A parte qualche Sindaco che ha concesso la disponibilità ad
ospitarli alla condizione che lavorino, altre
amministrazioni hanno lasciato la decisione ai diretti interessati con il
risultato che è meglio percepire meno soldi di sussidio ma non lavorare.
Da precisare che molti sindaci, in primis quello di Calalzo, Luca de Carlo non diedero disponibilità, e anzi si opposero fermamente.
Da precisare che molti sindaci, in primis quello di Calalzo, Luca de Carlo non diedero disponibilità, e anzi si opposero fermamente.
L’ospitalità ed il mantenimento doveva durare qualche mese ma gli
ospiti hanno anche vinto un ricorso al Tar che ha dato il permesso di
prolungare la permanenza a spese dei comuni.
Il nostro slogan ci dice “prima il nord” ed è proprio in tal senso che
il Nostro Movimento da sempre si batte per la salvaguardia di tutte le realtà
territoriali radicate.
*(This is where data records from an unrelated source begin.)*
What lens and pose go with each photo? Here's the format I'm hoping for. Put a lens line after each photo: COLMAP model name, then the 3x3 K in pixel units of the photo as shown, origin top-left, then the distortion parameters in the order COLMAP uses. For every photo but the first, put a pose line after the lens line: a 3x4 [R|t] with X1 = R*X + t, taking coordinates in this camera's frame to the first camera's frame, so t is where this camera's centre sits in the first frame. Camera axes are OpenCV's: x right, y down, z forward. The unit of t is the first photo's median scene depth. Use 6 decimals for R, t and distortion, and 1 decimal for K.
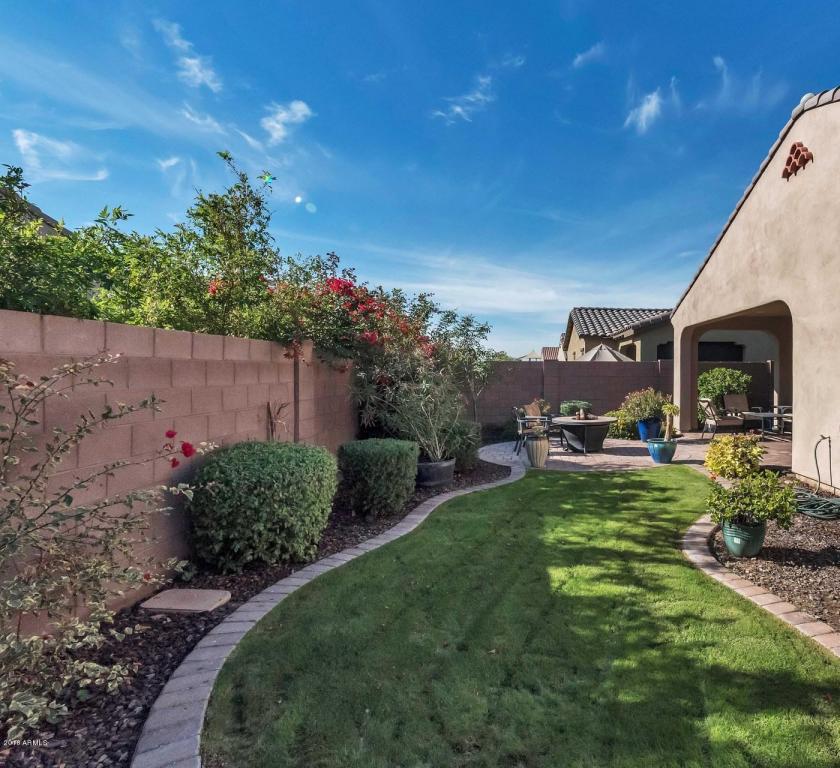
lens RADIAL K [[557.9, 0, 419.1], [0, 557.9, 371.5], [0, 0, 1]] dist [-0.001542, -0.001831]
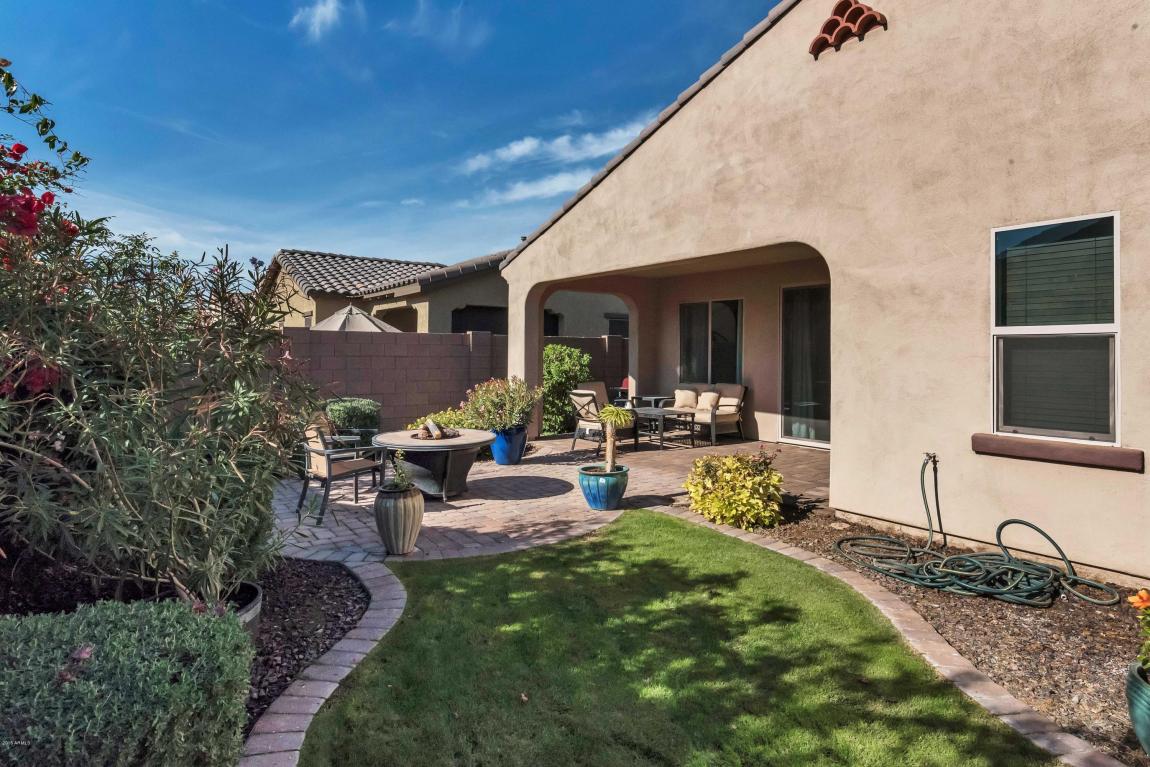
lens RADIAL K [[721.2, 0, 573.9], [0, 721.2, 344.1], [0, 0, 1]] dist [0.008632, -0.001920]
pose [[0.742701, 0.009958, 0.669550, -0.093745], [-0.006634, 0.999950, -0.007514, -0.000741], [-0.669591, 0.001139, 0.742729, 0.487114]]
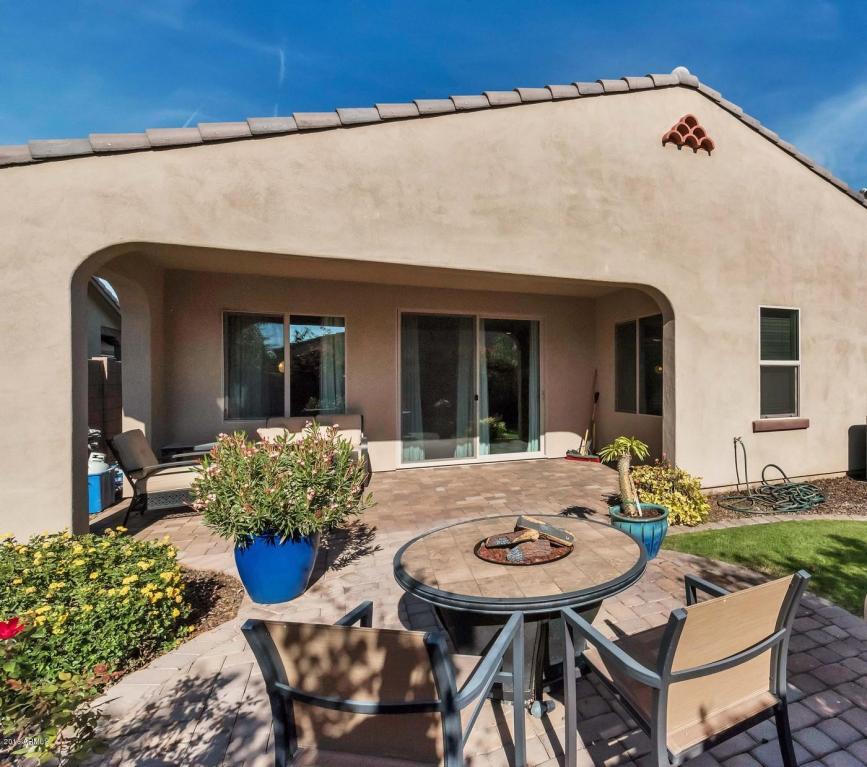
lens RADIAL K [[603.0, 0, 433.5], [0, 603.0, 383.5], [0, 0, 1]] dist [0.000855, -0.001338]
pose [[-0.585708, -0.007462, 0.810488, 0.114791], [0.000934, 0.999951, 0.009881, 0.002812], [-0.810522, 0.006545, -0.585672, 1.556858]]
Ci devono essere prima le giovani coppie che non
vogliono abbandonare i paesi; prima le persone anziane che non riescono a
riparare le grandi case vecchie ormai in decadimento; prima le famiglie che non
riescono a trovare lavoro a seguito della chiusura delle aziende legate
all’occhialeria.
Ma non ci sono solo i profughi in questi paesi, ci sono anche intere
famiglie di immigrati alle quali è stata data negli anni la possibilità di
avere alloggi nelle case che appartengono ai comuni che non si possono chiamare
di “edilizia economica popolare” perché le abitazioni ricavate nel palazzo di
un tal Comune che a fine ‘800 ha ospitato la Regina Margherita durante le
vacanze estive si può definire con molti aggettivi ma tutt’altro che “economico
popolare”.
Sarebbe opportuno da parte del governo centrale finanziare aspetti autoctoni
e non alloctoni in modo da risollevare il comparto territoriale importante
quale è il Cadore, affinchè i paesi che si sono spenti nel tempo ritrovino il
loro splendore. E così anche per tutte quelle che sono le nostre zone montane sparse
per l’arco alpino. Prima la nostra gente, prima il nord.